World Bank country manager Laura Kullenberg expressed the sentiments at Sunbird Nkopola Lodge in Mangochi on Thursday at the start of a three-day Institute of Chartered Accountants in Malawi (Icam) Annual Lake Conference.
She said Malawi has suffered repeated episodes of growth followed by backsliding in recent years, adding that this cycle seems to repeat itself.
Kullenberg cited the most recent solid economic growth in 2014, which was driven by agriculture, information and communication technology (ICT) and trade.
She said at the beginning of 2015, prospects looked good only for the country’s economy to go into reverse gear due to a number of factors.
“Back-to-back weather shocks both floods and drought and continued macroeconomic instability have taken a toll on the economy. We now project a considerable slowing in the rate of gross domestic product (GDP) growth for 2015,” she said.
Kullenberg said Malawi is facing a large fiscal deficit, persistently high inflation rate, an unstable exchange rate and high lending rates, which continue to threaten growth and improved performance of the economy.
She said: “This current downturn in growth contrasts with the fact that there were some years in the last decade when the country achieved very high growth rates, in particular the years between 2006 and 2010. So, the question is then, what has continued to undermine economic transformation and what has driven periods of high performance?
“When we look at the period between 2006 and 2010, when the average annual GDP growth was as high as seven percent, we can attribute this to a combination of several factors, primarily a stable macroeconomic environment and, in particular, fiscal discipline, coupled with favourable weather conditions and good harvests, all of which were supported by large inflows of foreign aid. A ‘vicious cycle’ if you will.”

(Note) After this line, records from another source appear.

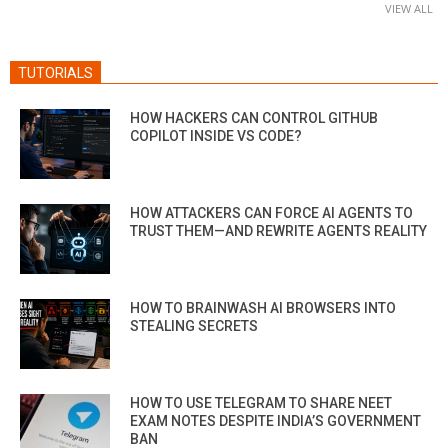
VIEW ALL
TUTORIALS
HOW HACKERS CAN CONTROL GITHUB
COPILOT INSIDE VS CODE?
HOW ATTACKERS CAN FORCE AI AGENTS TO
TRUST THEM—AND REWRITE AGENTS REALITY
HOW TO BRAINWASH AI BROWSERS INTO
STEALING SECRETS
HOW TO USE TELEGRAM TO SHARE NEET
EXAM NOTES DESPITE INDIA’S GOVERNMENT
BAN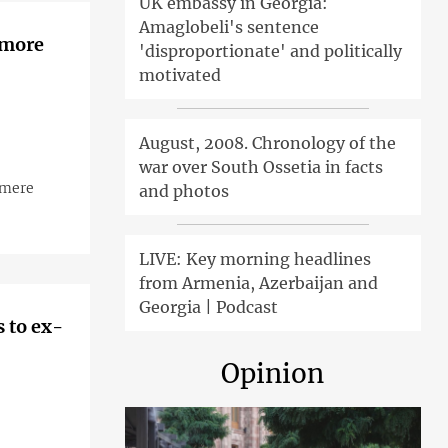
UK embassy in Georgia:
Amaglobeli's sentence
 more
'disproportionate' and politically
motivated
August, 2008. Chronology of the
war over South Ossetia in facts
 mere
and photos
LIVE: Key morning headlines
from Armenia, Azerbaijan and
Georgia | Podcast
 to ex-
Opinion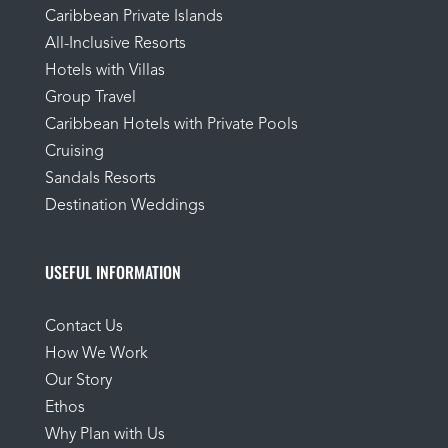
Caribbean Private Islands
All-Inclusive Resorts
Hotels with Villas
Group Travel
Caribbean Hotels with Private Pools
Cruising
Sandals Resorts
Destination Weddings
USEFUL INFORMATION
Contact Us
How We Work
Our Story
Ethos
Why Plan with Us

Kullenberg, however, said these cycles of success tend to be followed by the opposite phenomena of macroeconomic policy reversals, weather shocks, which deeply disrupt an economy concentrated on rain-fed agriculture and a few primary commodities, ineffective management of public finances and eruption of corruption scandals and an unpredictable and episodic foreign financing.
She urged policymakers to think of long-term vision “built on a strong and broad national consensus and shared commitment to priorities that can be sustained over time, beyond electoral cycles”.
On his part, Icam president Chiwemi Chihana said “time for fault-finding” is over and that Malawians need to find solutions to problems that have rocked the economy.
“We need to seize the opportunities that are there so that we can develop. We cannot continue to blame government. We must do something for our country,” he said.
The Icam conference brought together about 500 delegates and was held under the theme Transforming Economic Fortunes: Seizing Opportunities Within Malawi and the African Region.